← 'Paper'June 10th
Full paper / The Medium is the Environment: Digital Materialism, Digital Art, and the Climate Crisis
- Abstract: Contrary to the notion of immateriality and commonplace imageries such as the cloud, information and communication technologies (ICT), from individual devices to the general infrastructure, are grounded in the natural world, ranging from the materials needed for production to the e-waste that is produced through planned obsolescence and aggressive consumerism. Despite such entanglement with the material substrate, the environmental implications of ICT usage is overlooked by the ICT industry, as it continues to exploit natural resources and cultivate a culture of consumption. Such socio-political landscape warrants an exploration of potential counter tactics in the field of digital art. This paper examines the environmental implications of ubiquitous ICT manufacturing, deployment, and usage, using the theories of new materialism and digital materialism. Following these theoretical lenses, the paper proposes that a focus on the material is necessary in digital art, which functions as an antithesis to the abstracting act of information/data and its purported immateriality.

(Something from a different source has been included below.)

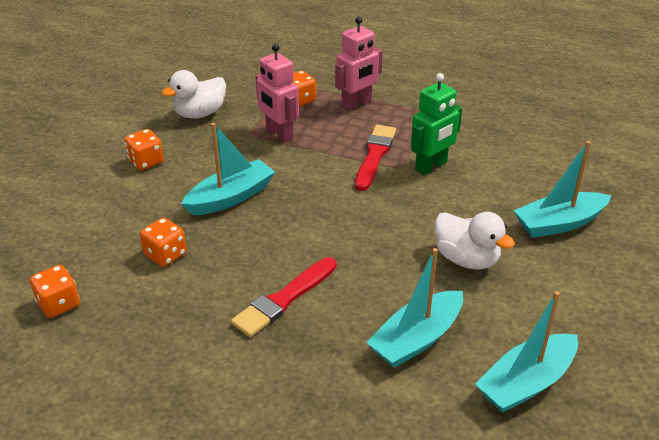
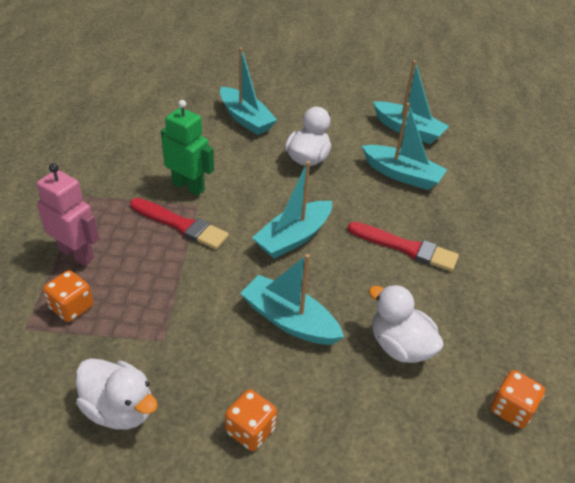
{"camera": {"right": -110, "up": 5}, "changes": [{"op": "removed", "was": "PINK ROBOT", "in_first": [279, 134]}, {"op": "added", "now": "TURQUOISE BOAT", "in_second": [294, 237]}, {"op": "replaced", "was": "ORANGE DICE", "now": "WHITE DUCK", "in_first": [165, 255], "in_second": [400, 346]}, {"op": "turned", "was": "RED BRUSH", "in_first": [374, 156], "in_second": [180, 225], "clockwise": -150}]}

- Biography: Kevin T. Day is a Taiwanese-Canadian media artist, art educator, and media theorist. His practice and research, encompassing sound, video, graph, web, and interactive installations, examine contemporary art’s critical capacity in response to the current socio-political issues of digital culture. Day received his PhD with a focus on media art and art education from the University of British Columbia. He has presented at numerous conferences such as SIGGRAPH, ISEA, and UAAC (Universities Arts Association of Canada). He has published in the top international journals for art and technology such as PACMCGIT and Leonardo. His work had been generously funded by the Canada Council for the Arts and SSHRC. Currently, he teaches digital art in the UBC Bachelor of Media Studies program and the politics of media and information at the UBC School of Information.